Quelle est la légitimité de la fiscalité comportementale ? En quoi l’État se doit-il d’intervenir dans le mode de vie des citoyens ? Quels sont les dérives liées à cette approche de la taxation ? Victor Fouquet, Chargé de mission Budget et Fiscalité au Sénat, enseignant en fiscalité et finances publiques à l’Université Paris 1 Panthéon-Sorbonne fait le point.
Le rôle de l’État est-il réellement de réguler les comportements des citoyens au travers de la fiscalité comportementale ?
Longtemps, l’impôt n’a eu de légitimité que dans la mesure où il était prélevé pour l’entretien de l’État, dont le rôle se bornait à assurer la sûreté des biens et des personnes, et à garantir les droits individuels. Cette conception de la fiscalité s’est maintenue et a prédominé jusqu’à la fin du XIXe siècle. Après quoi, sous l’influence des idées solidaristes puis socialistes, a infusé l’idée d’une solidarité fiscale selon laquelle l’impôt pouvait répartir des richesses « mal » distribuées et corriger des inégalités matérielles « trop » prononcées.
La fiscalité s’est introduite au cœur de l’organisation de la société, que les gouvernants sont depuis lors tentés de façonner à leur guise. La fiscalité comportementale n’est finalement qu’un avatar de cette fiscalité « modificatrice », « transformatrice », et pour ainsi dire « constructiviste ». Cette forme de démiurgie fiscale est aujourd’hui d’autant plus mal acceptée, et l’impôt d’autant plus difficilement consenti, que l’État peine, dans le même temps, à remplir efficacement ses fonctions régaliennes fondatrices.

--- Consigne 1 ---
Restituez sous forme de liste JSON de chaînes, une par ligne et sans les lignes vides, le passage des enregistrements allant du début jusqu'à la ligne contenant "## **Für Investoren**", ces deux bornes incluses. Laissez les images de côté dans votre réponse.
Le texte et les enregistrements proviennent de sources distinctes.

--- Enregistrements fournis ---
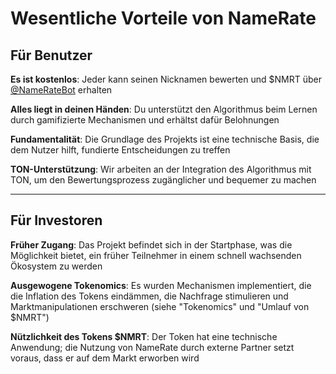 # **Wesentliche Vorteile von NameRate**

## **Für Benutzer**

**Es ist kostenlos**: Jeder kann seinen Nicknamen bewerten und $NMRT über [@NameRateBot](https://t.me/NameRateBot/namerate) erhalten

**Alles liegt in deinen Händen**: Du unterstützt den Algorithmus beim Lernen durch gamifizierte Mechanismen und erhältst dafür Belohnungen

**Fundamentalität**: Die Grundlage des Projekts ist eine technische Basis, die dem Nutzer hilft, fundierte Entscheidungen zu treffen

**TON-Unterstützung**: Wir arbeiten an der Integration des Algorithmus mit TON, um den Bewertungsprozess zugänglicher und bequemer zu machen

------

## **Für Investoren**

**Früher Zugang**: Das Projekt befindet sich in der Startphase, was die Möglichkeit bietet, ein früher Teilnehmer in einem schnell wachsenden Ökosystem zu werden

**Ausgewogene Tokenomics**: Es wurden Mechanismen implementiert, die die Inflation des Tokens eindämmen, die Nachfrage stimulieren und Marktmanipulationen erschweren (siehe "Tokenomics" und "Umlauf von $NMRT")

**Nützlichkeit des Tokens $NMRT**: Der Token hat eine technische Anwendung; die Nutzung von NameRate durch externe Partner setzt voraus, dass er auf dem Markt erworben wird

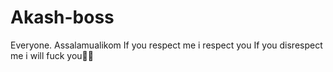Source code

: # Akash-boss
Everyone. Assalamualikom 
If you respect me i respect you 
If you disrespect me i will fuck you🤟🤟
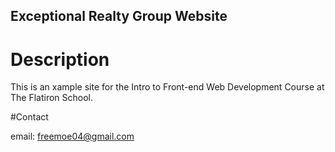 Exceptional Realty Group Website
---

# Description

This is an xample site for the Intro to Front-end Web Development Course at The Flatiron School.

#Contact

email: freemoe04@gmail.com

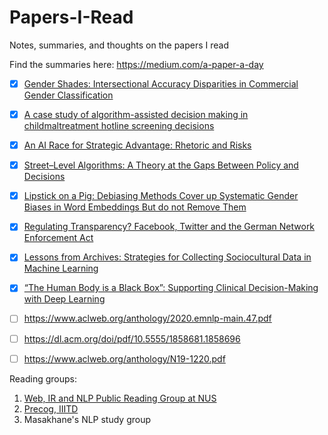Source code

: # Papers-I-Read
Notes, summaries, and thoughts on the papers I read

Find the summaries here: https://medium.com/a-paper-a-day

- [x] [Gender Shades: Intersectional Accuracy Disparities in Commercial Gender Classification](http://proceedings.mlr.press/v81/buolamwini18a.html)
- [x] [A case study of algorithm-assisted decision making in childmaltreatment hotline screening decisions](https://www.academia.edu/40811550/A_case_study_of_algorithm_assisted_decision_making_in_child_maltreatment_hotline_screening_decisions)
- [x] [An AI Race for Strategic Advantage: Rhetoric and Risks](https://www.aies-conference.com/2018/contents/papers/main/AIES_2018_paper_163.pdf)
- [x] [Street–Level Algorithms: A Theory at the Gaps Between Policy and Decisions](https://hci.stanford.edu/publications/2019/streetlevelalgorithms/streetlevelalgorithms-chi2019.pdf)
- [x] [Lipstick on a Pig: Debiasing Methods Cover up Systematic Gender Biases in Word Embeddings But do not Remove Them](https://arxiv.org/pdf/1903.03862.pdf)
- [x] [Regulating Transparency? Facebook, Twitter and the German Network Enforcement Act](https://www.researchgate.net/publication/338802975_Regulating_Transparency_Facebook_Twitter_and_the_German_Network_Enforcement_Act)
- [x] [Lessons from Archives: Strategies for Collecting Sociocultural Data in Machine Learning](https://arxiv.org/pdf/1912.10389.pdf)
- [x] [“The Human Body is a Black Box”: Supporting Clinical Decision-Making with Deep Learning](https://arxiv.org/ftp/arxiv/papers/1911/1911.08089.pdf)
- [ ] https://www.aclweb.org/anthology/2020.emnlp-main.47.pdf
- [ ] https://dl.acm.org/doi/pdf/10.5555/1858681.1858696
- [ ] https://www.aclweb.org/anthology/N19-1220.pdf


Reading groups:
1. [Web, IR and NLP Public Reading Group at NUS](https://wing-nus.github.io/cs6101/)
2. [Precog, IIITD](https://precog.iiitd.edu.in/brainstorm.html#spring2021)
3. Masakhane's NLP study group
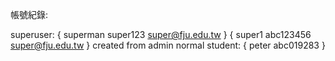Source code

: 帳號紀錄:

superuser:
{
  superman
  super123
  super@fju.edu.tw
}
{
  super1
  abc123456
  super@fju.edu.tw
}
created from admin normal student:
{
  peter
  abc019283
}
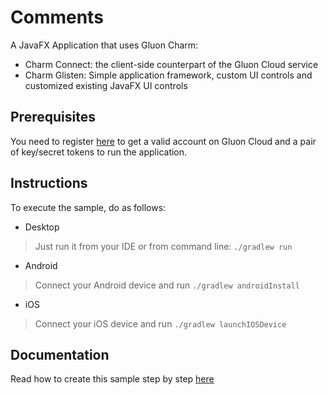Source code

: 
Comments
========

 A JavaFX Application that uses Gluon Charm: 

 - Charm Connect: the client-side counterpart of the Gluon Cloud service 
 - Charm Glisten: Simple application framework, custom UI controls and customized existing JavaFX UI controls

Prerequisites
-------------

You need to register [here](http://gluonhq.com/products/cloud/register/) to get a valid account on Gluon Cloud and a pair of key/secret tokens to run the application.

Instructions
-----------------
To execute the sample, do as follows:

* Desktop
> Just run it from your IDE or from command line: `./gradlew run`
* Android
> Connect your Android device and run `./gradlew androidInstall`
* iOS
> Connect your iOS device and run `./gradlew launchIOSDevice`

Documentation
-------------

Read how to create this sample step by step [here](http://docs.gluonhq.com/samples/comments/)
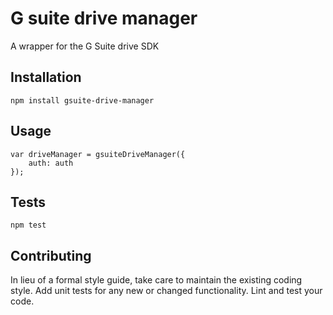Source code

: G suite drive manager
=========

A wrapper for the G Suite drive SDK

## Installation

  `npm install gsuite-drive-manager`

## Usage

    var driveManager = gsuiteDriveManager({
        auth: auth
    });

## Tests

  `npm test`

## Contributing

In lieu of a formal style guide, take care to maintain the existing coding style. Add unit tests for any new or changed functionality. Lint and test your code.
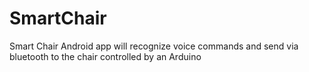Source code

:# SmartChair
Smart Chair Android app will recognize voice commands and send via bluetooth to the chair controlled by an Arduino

--- Consigne 2 ---
D'après le texte sur la fiscalité comportementale, jusqu'à quand la conception d'un impôt prélevé pour l'entretien de l'État a-t-elle prédominé ?

--- Votre réponse 1 ---
[
  " # **Wesentliche Vorteile von NameRate**",
  "## **Für Benutzer**",
  "**Es ist kostenlos**: Jeder kann seinen Nicknamen bewerten und $NMRT über [@NameRateBot](https://t.me/NameRateBot/namerate) erhalten",
  "**Alles liegt in deinen Händen**: Du unterstützt den Algorithmus beim Lernen durch gamifizierte Mechanismen und erhältst dafür Belohnungen",
  "**Fundamentalität**: Die Grundlage des Projekts ist eine technische Basis, die dem Nutzer hilft, fundierte Entscheidungen zu treffen",
  "**TON-Unterstützung**: Wir arbeiten an der Integration des Algorithmus mit TON, um den Bewertungsprozess zugänglicher und bequemer zu machen",
  "------",
  "## **Für Investoren**"
]

--- Votre réponse 2 ---
Jusqu'à la fin du XIXe siècle.